Livre desde a Guerra de Secessão, o negro americano tornou-se em princípio, um cidadão como os outros. Mas a escravatura e a sangrenta discórdia deixam traços e lembranças tenazes. Durante a era da "reconstrução" vingadora, os homens da Secessão reorganizam-se, respondem com a violência e a intimidação a algumas violências cometidas pelos antigos escravos (trata-se da época do Ku-Klux-Klan), reconquistam suas legislaturas e limitam o mais possível os direitos concedidos aos homens de cor pelas emendas à Constituição. Assim vivem as duas raças lado a lado, uma sempre imbuída de sua superioridade e hostil à qualquer mistura, submetendo a outra a humilhante segregação. Embora o número de negros diminua relativamente à população total (12% em 1890, contra 14% em 1860 e perto de 20% em 1790), seu total eleva-se ainda, trinta anos após a guerra civil, a 6 milhões e meio, aos quais devemos acrescentar cerca de um milhão de mulatos. E esta minoria tende, inicialmente, a agrupar-se na região do Golfo do México: segregação geográfica que agrava a outra.

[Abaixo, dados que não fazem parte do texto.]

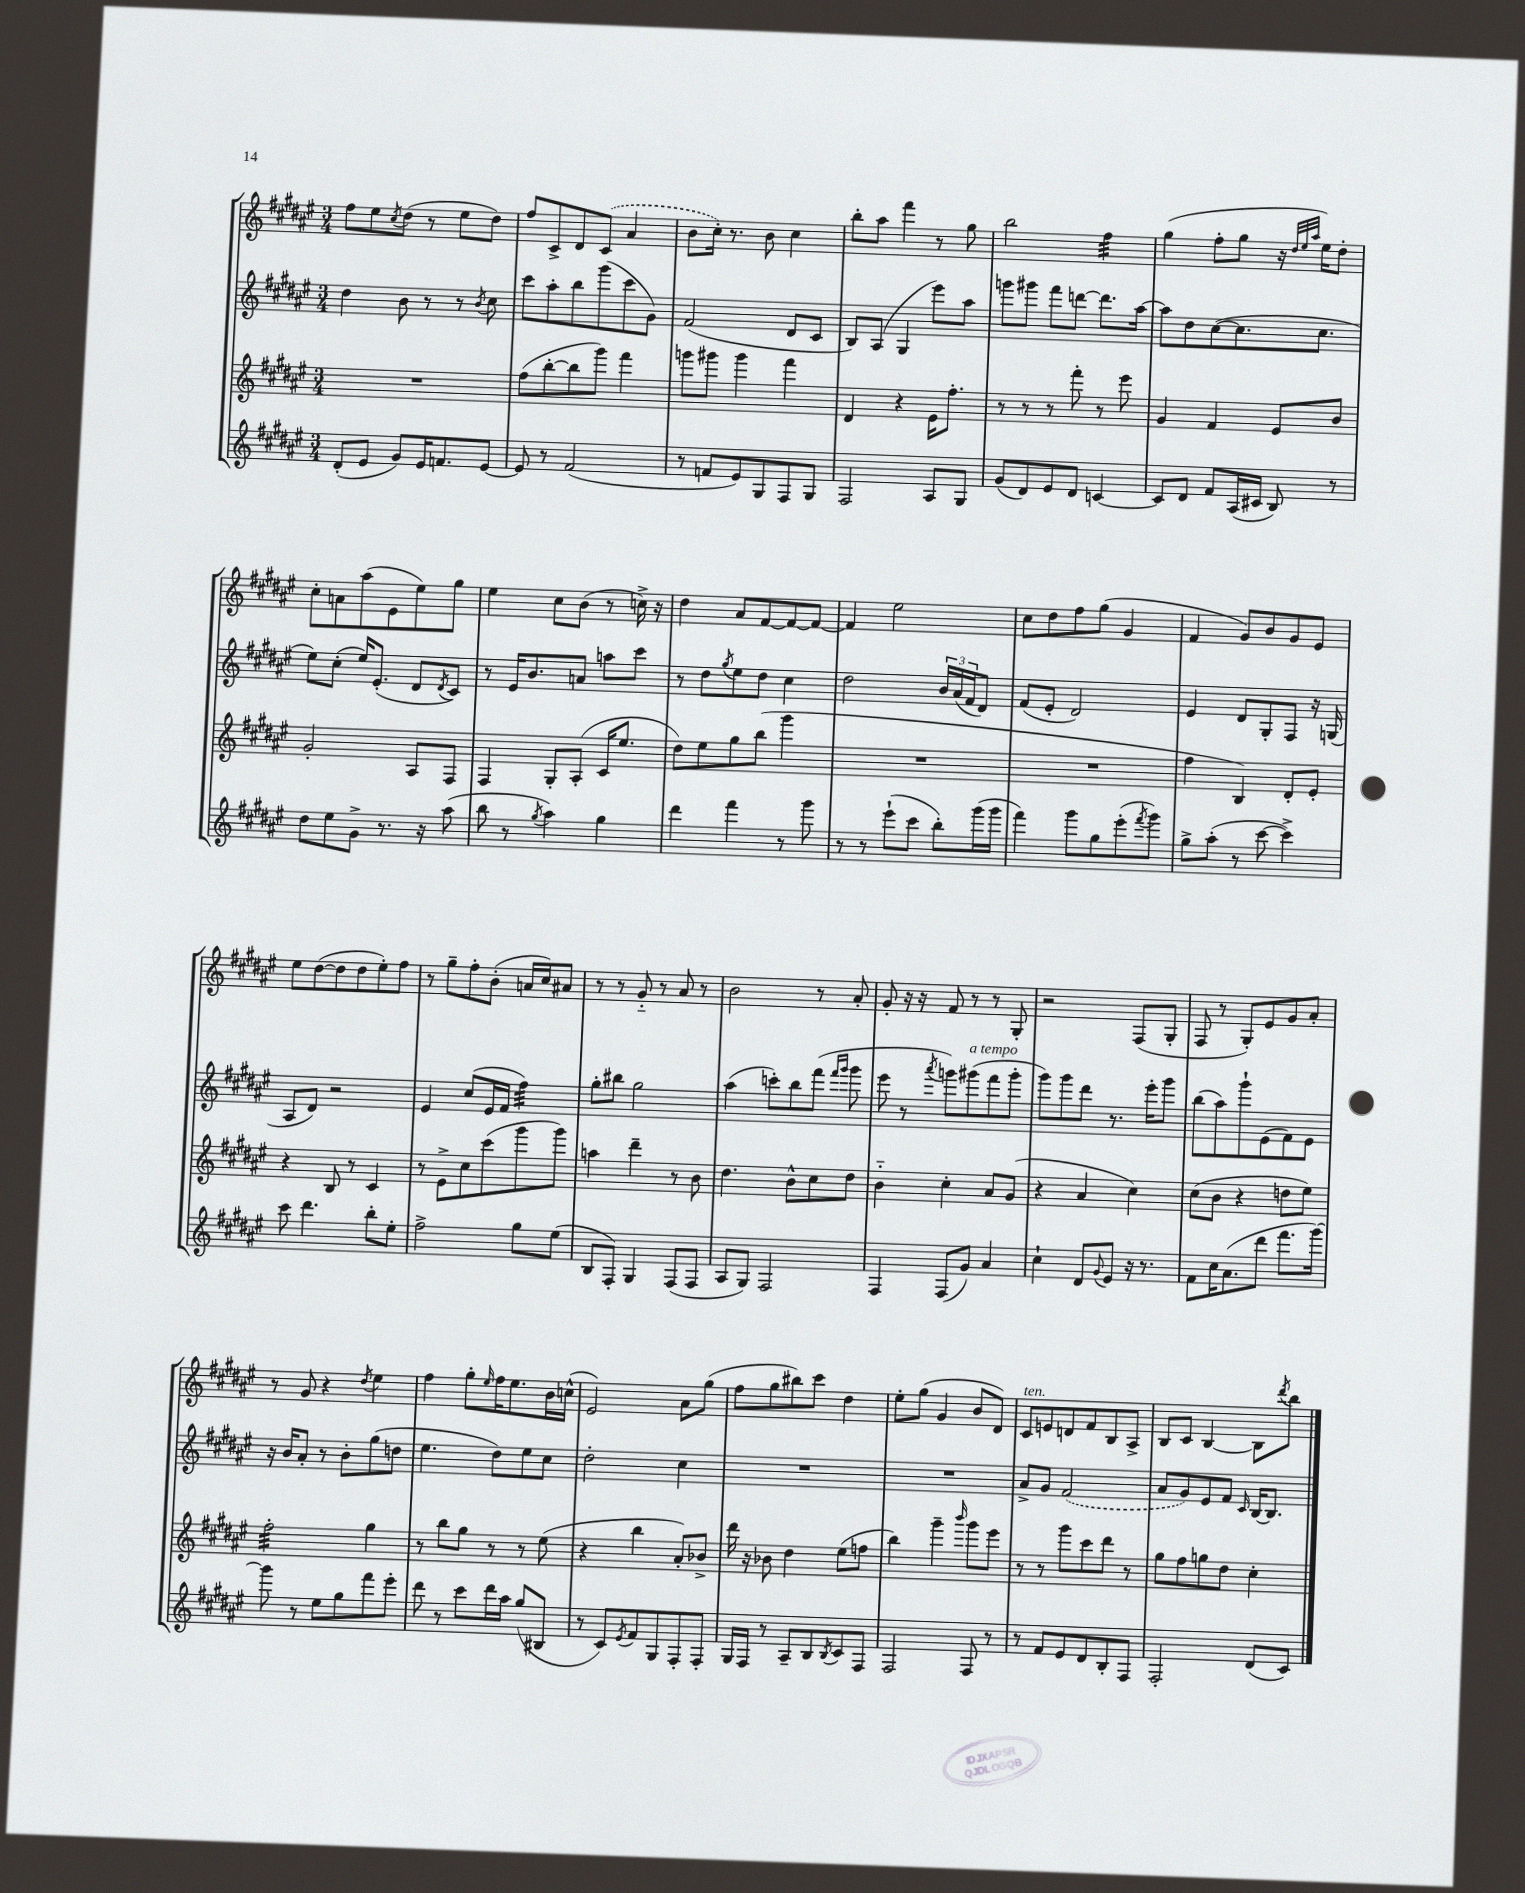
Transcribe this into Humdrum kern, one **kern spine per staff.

**kern	**kern	**kern	**kern
*staff4	*staff3	*staff2	*staff1
*clefG2	*clefG2	*clefG2	*clefG2
*k[f#c#g#d#a#e#]	*k[f#c#g#d#a#e#]	*k[f#c#g#d#a#e#]	*k[f#c#g#d#a#e#]
*M3/4	*M3/4	*M3/4	*M3/4
(8d#'/L	2.r	4dd#\	8ff#\L
8e#/J	.	.	8ee#\
.	.	.	8qcc#/
8g#/L)	.	8b\	(8dd#\J
16e#/K	.	8r	8r
8.f/	.	.	.
.	.	8r	8ee#\L
.	.	8qb/	.
[8e#/J	.	8cc#\	8dd#\J)
=	=	=	=
8e#/]	(8ff#\L	8ccc#\L	8ff#/L
8r	[8bb'\	8aa#'\	8c#^/
(2f#/	8bb\]	8bb\	8d#/
.	8ggg#\J)	(8ggg#\	(8c#/J
.	4fff#\	8ccc#\	4a#/
.	.	8g#\J)	.
=	=	=	=
8r	8ggg\L	(2f#/	8b\L
8f/L	8ggg#\J	.	16cc#'\Jk)
.	.	.	8.r
8e#/)	4ggg#\	.	.
8G#/	.	.	8b\
8F#/	4fff#\	8d#/L	4cc#\
8G#/J	.	8c#/J	.
=	=	=	=
2F#/	4d#/	8B/L)	8bb'\L
.	.	(8A#/J	8aa#\J
.	4r	4G#/	4fff#\
8A#/L	16e#\LK	8eee#\L)	8r
.	8.ff#'\J	.	.
8G#/J	.	8aa#\J	8gg#\
=	=	=	=
(8g#/L	8r	8ggg\L	2bb\
8d#/)	8r	8ggg#\J	.
8e#/	8r	8fff#\L	.
8d#/J	8fff#'\	[8ddd\J	.
[4c/	8r	8.ddd\]L	4ff#\
.	8eee#\	.	.
.	.	[16aa#\Jk	.
=	=	=	=
8c/]L	4g#/	8aa#\]L	(4gg#\
8d#/J	.	8dd#\	.
8f#/L	4f#/	([8cc#\	8ff#'\L
(16A#/L	.	8.cc#\]	8gg#\J
16c#/JJ	.	.	.
8B/)	8e#/L	.	16r
.	.	.	32qqdd#/LLL
.	.	.	32qqee#/
.	.	.	32qqaa#/JJJ
.	.	8.cc#\J	16ee#\LK)
8r	8b/J	.	8dd#'\J
=	=	=	=
8dd#\L	2g#'/	8ee#\L)	8cc#'\L
8ee#\	.	(8cc#'\J	8a\
8g#^\J	.	16ee#/LK)	(8aa#\
.	.	(8.e#'/J	.
8.r	.	.	8e#\
.	8A#/L	8d#/L	8ee#\)
16r	.	.	.
.	.	8qd#/	.
(8aa#\	8F#/J	8c#/J)	8gg#\J
=	=	=	=
8bb\	4F#/	8r	4ee#\
8r	.	16e#/LK	.
.	.	8.b/	.
8qgg#/	.	.	.
4aa#\)	8G#'/L	.	8cc#\L
.	(8A#'/J	8a/J	(8b\J
4gg#\	16c#/LK	8aa\L	8r
.	8.ee#/J	.	.
.	.	8ccc#\J	16cc^\)
.	.	.	16r
=	=	=	=
4ddd#\	8dd#\L)	8r	4dd#\
.	8ee#\	8dd#\L	.
.	.	8qgg#/	.
4fff#\	8gg#\	8ee#\	8a#/L
.	(8bb\J	8dd#\J	[8f#/
8r	4ggg#\	4cc#\	8f#/_
8ggg#\	.	.	8f#/_J
=	=	=	=
8r	2.r	2dd#\	4f#/]
8r	.	.	.
(8eee#`\L	.	.	2ee#\
8ccc#\J	.	.	.
8bb'\L)	.	24b/LL	.
.	.	(24a#/	.
.	.	24f#/J	.
(16ggg#\L	.	8d#/J)	.
16ggg#\JJ	.	.	.
=	=	=	=
4fff#\)	2.r	(8f#/L	8cc#\L
.	.	8e#'/J	8dd#\
8ggg#\L	.	2d#/)	8ff#\
8gg#\	.	.	(8gg#\J
(8eee#'\	.	.	4g#/
8qfff#/	.	.	.
8ggg#\J)	.	.	.
=	=	=	=
8gg#^\L	4ff#\	4e#/	4f#/
(8aa#'\J	.	.	.
8r	4B/)	8d#/L	8g#/L)
[8ccc#\	.	8G#'/	8b/
4ccc#^\])	8d#'/L	8F#/J	8g#/
.	8e#'/J	16r	8e#/J
.	.	(16G/	.
=	=	=	=
8ccc#\	4r	8A#/L	8ee#\L
4.ddd#\	.	8d#/J)	([8dd#\
.	8B/	2r	8dd#\]
.	8r	.	8dd#\
8bb'\L	4c#/	.	8ee#'\)
8ee#'\J	.	.	8ff#\J
=	=	=	=
2ff#^\	8r	4e#/	8r
.	8e#^\L	.	8gg#~\L
.	8cc#\	(8cc#/L	8ff#'\
.	(8ccc#\	16e#/L	(8b'\J
.	.	16f#/JJ	.
8gg#\L	8ggg#\	4ff#\)	16a/LL
.	.	.	16cc#/J)
(8ee#\J	8ggg#\J)	.	8a#/J
=	=	=	=
8B/L	4aa\	8gg#'\L	8r
8F#'/J)	.	8bb#\J	8r
4G#/	4ddd#~\	2gg#\	8g#'~/
.	.	.	8r
(8F#/L	8r	.	8a#/
8F#/J	8b\	.	8r
=	=	=	=
8A#/L	4.dd#\	(4aa#\	2b\
8G#/J)	.	.	.
2F#/	.	8ccc'\L)	.
.	8b^^\L	8bb\	.
.	8cc#\	(8fff#\J	8r
.	.	16qqfff#/LL	.
.	.	16qqggg#/JJ	.
.	8dd#\J	8ggg#\	8a#'/
=	=	=	=
4F#/	4b'~\	8eee#\	8g#'/
.	.	8r	16r
.	.	.	16r
.	.	8qaaa#/	.
(8F#/L	4cc#'\	8ggg\L)	8f#/
8g#/J)	.	(8ggg#\	8r
4a#/	8a#/L	8fff#\	8r
.	(8g#/J	8ggg#'\J	8G#'/
=	=	=	=
4cc#`\	4r	8ggg#\L)	2r
.	.	8ggg#\	.
8d#/L	4a#/	8ddd#\J	.
8qqg#/	.	.	.
8e#/J	.	8.r	.
16r	4cc#\)	.	(8F#/L
8.r	.	16eee#'\LK	.
.	.	8ggg#\J	8G#'/J
=	=	=	=
8f#\L	(8cc#\L	(8bb\L	8F#/
16cc#\K	8b\J	8aa#\)	8r
(8.a#\	.	.	.
.	4r	8ggg#`\	8G#'/L)
8ddd#\J	.	(8e#\	8e#/
8.fff#\L	8dd\L	8f#\)	8g#/
.	8ee#\J)	8e#\J	8a#'/J
[16ggg#\Jk)	.	.	.
=	=	=	=
8ggg#\]	2ff#'\	16r	8r
.	.	16b/LK	.
8r	.	8a#'/J	8g#/
8ee#\L	.	8r	4r
8gg#\	.	8b'\L	.
.	.	.	8qdd#/
8fff#\	4gg#\	(8gg#\	4ee#\
8eee#'\J	.	8dd\J	.
=	=	=	=
8ddd#\	8r	4.ee#\	4ff#\
8r	8bb\L	.	.
8ccc#\L	8gg#\J	.	8gg#'\L
.	.	.	16qqee#/
16ddd#\L	8r	8dd#\L)	16ff#\K
16aa#\JJ	.	.	8.ee#\
(8gg#/L	8r	8ee#\	.
8B#/J	(8ee#\	8cc#\J	16b\L
.	.	.	(16cc^^\JJ
=	=	=	=
8r	4r	2dd#'\	2e#/)
8c#/L)	.	.	.
8qe#/	.	.	.
8f#/	4bb\	.	.
8G#/	.	.	.
8F#'/	8a#'/L)	4cc#\	8a#\L
8F#'/J	8b-^/J	.	(8gg#\J
=	=	=	=
16G#/LL	16ddd#\	2.r	8ff#\L
16F#/JJ	16r	.	.
8r	8b-\	.	8gg#\
8A#~/L	4dd#\	.	8bb#\)
8B/	.	.	8ccc#\J
8qB/	.	.	.
8c#/	(8ee#\L	.	4dd#\
8F#/J	8ff\J	.	.
=	=	=	=
2F#/	4bb\)	2.r	8ee#'\L
.	.	.	(8gg#\J
.	4ggg#~\	.	4g#/
.	16qqbbb/	.	.
8F#/	8ggg#\L	.	8b/L
8r	8eee#\J	.	8d#/J)
=	=	=	=
8r	8r	8a#^/L	8c#/L
8f#/L	8r	8g#/J	8e/
8e#/	8ggg#\L	(2f#/	8d/
8d#/	8ccc#\	.	8f#/
8B'/	8ddd#\J	.	8B/
8F#/J	8r	.	8A#^/J
=	=	=	=
2F#'/	8gg#\L	8a#/L	8B/L
.	8ff#\	8g#/)	8c#/J
.	8gg\	8e#/	[4B/
.	8dd#\J	8f#/J	.
.	.	16qqc#/	.
(8d#/L	4cc#'\	[16B/LK	8B\]L
.	.	8.B/]J	.
.	.	.	8qddd#/
8c#/J)	.	.	8bb\J
==	==	==	==
*-	*-	*-	*-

Vida de negro no sul, ca. 1870. Eastman Johnson

Os negros, em sua maioria, voltaram a trabalhar nas explorações, como locatários ou como jornaleiros. [...]

Niggers plant de cotton
Niggers pick it out
White man pocket money
Niggers go without.

Missus in de big manse
Mammy in de yard
Missus holding her white hands
Mammy workin' hard.

White man in starched shin
Setten in de shade
Laziest man God ever made.

As catadoras de algodão, 1876. Winslow Homer 

Delineia-se um movimento, é verdade, tendo por fim permitir aos negros uma melhor defesa de suas possibilidades na batalha social. Uma elite pode, graças à instrução, dedicar-se a profissões liberais. Em 1882, o homem de cor é admitido no corpo médico, em 1889 na advocacia. Por vezes baja-se o êxito nos negócios, torna-se comprador de imóveis e de bens de raiz, que aluga, por sua vez. O apostolado de educadores, dos quais o mais célebre, Bugre Washington, funda a universidade negra de Tuskegee, principia a dar frutos por volta de 1900. Mais numerosos, porém, são os que deixam a terra para tentar fortuna entre os brancos de outras regiões; e o racismo, longe de perder sua virulência, expande-se com eles. Seja como for, o mundo americano está todo penetrado desta presença ao mesmo tempo indesejável e inevitável; não poderá evitar, no jazz, a dívida ao folclore africano e a exibição de boxadores da raça desprezada.

SCHNERB, Robert. O Século XIX: as civilizações não-eruopeias. o limiar do século XX. Rio de Janeiro: Bertrand Brasil, 1996. p. 30-32 e 35.